DIRECTOR – Only a few days after the end of classes, summer basketball has already arrived in the Basin. Warden hosted an exhibition for summer teams from three local high schools.

Moses Lake Christian Academy/Christian Covenant School, Wahluke and Warden squared off Wednesday night at Warden High School in one of the first shows of the summer.

The three teams, all in different seedings, had only a handful of practices ahead of Wednesday’s games. MLCA/CCS had three practices, Wahluke eight and Warden four.

For the exhibition, things were a little different. Each game consisted of two 20-minute halves with the clock running, fouls resulted in a free throw worth two runs, and each coach only got three timeouts.

Game 1: MLCA/CCS vs. Wahluke.

MLCA/CCS, despite being the smallest school there, got an early jump over Wahluke 8-2 just five minutes into the game. Quickly enough though, Wahluke bounced back to trail MLCA/CCS by one at the 7 minute mark.

For the remainder of the half, the Lions and Wahluke battled for the lead, but the first half ended with MLCA/CCS ahead 21-17 over Wahluke.

Both teams came back strong and after three minutes it was tied at 23 all. The Warriors took the lead, with MLCA/CCS trailing about seven points midway through the second half. The MLCA / CCS was not going so easily and came back tied with 37 points seven minutes from the end.

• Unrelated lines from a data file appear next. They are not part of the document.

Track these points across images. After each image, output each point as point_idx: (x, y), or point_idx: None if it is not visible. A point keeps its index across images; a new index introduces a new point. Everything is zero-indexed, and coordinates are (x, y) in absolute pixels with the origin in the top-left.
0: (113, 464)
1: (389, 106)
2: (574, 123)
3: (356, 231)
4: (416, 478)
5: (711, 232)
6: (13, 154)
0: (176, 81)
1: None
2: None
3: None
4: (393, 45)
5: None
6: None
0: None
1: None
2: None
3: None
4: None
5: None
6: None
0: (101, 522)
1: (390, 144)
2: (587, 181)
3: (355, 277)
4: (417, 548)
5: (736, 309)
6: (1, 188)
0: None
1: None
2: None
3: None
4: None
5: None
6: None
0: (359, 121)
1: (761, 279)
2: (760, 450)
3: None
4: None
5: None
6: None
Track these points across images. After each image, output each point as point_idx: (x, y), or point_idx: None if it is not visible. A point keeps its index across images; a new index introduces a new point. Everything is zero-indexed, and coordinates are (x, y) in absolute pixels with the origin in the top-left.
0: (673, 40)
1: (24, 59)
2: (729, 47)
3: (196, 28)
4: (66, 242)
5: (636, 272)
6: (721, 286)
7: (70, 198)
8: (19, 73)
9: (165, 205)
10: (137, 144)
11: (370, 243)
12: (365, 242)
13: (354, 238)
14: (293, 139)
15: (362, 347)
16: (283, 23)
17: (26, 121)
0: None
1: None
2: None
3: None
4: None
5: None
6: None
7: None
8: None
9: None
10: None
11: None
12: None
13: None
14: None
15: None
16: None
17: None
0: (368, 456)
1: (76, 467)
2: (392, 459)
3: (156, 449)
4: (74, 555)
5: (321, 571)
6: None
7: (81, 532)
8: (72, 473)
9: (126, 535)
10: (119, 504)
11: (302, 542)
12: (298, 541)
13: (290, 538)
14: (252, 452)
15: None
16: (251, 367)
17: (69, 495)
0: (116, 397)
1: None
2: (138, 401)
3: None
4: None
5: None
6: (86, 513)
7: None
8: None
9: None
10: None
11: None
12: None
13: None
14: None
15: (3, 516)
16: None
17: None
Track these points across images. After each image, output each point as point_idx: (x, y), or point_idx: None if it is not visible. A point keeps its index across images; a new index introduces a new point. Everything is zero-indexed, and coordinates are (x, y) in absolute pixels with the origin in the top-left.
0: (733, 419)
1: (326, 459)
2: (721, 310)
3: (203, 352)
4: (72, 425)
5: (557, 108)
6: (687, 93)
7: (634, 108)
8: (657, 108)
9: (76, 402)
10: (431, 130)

The two teams tied again at 42 points with two minutes left in the game. Wahluke managed to pull through and win the match 49-44.

A few times in the game, you could hear the crowd shouting “same team” because two Wahluke players were battling for the ball.

Warriors coach Clayton Buck said he thought it showed effort on the part of his players and that he would rather they tackle the ball and fight for it than sit back and watch.

MLCA/CCS coach Emerson Ferguson said he was really proud of his boys because not only had they only had three practices, but they weren’t part of a full squad and some many players were new.

Game 2: Wahluke vs. Warden

Wahluke started the game with possession from the end but the ball was quickly handed to Warden. However, Wahluke was first on the clock and quickly took a 6-0 lead over the Cougars.

The Cougars fought back, trailing the Warriors 9-10. It was neck and neck for a short while, but Warden couldn’t take the lead. Wahluke wasn’t going to let Warden get the upper hand and did a quick job of keeping the lead. Wahluke led 37-23 at halftime.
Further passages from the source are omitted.